- MATERIAL FOR THE TASK:
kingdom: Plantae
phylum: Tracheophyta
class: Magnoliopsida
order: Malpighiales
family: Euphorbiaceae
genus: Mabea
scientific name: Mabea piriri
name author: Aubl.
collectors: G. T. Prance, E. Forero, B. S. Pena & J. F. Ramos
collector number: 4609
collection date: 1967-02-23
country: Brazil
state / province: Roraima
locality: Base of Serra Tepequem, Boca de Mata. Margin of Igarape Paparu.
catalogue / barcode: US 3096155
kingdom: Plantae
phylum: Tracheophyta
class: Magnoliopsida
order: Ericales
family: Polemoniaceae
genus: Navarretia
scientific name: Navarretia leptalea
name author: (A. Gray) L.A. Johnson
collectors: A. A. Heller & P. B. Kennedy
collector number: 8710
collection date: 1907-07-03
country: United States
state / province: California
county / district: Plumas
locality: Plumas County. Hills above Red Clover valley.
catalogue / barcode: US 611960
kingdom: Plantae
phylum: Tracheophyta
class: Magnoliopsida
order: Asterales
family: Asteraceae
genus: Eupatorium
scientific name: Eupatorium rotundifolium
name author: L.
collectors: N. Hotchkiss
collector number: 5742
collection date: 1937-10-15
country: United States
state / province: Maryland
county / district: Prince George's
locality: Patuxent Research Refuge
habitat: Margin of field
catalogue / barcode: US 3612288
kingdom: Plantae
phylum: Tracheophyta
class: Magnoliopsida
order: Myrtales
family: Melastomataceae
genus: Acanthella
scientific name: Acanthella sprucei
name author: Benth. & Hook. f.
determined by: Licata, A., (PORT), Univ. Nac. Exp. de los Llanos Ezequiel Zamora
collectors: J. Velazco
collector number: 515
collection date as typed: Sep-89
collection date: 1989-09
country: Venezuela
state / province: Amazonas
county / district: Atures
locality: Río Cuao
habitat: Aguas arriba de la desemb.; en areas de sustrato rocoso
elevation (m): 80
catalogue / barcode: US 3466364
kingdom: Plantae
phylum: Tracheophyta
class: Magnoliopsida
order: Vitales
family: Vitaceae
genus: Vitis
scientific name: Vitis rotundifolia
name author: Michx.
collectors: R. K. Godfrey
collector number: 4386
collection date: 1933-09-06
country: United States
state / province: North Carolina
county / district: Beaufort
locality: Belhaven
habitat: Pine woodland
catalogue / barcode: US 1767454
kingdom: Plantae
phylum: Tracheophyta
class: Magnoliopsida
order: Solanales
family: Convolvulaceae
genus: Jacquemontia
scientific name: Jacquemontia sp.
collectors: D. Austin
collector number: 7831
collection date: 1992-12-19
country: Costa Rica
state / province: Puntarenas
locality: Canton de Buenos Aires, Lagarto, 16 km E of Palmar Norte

- WHAT THE EXERCISE ASKS:
Rewrite the data above as a Markdown table with two columns, No. and Entry. Start at the line that contains "catalogue / barcode: US 1767454", stop after the last line of the data, and leave out any blank lines.

- THE RESPONSE:
| No. | Entry |
|---|---|
| 1 | catalogue / barcode: US 1767454 |
| 2 | kingdom: Plantae |
| 3 | phylum: Tracheophyta |
| 4 | class: Magnoliopsida |
| 5 | order: Solanales |
| 6 | family: Convolvulaceae |
| 7 | genus: Jacquemontia |
| 8 | scientific name: Jacquemontia sp. |
| 9 | collectors: D. Austin |
| 10 | collector number: 7831 |
| 11 | collection date: 1992-12-19 |
| 12 | country: Costa Rica |
| 13 | state / province: Puntarenas |
| 14 | locality: Canton de Buenos Aires, Lagarto, 16 km E of Palmar Norte |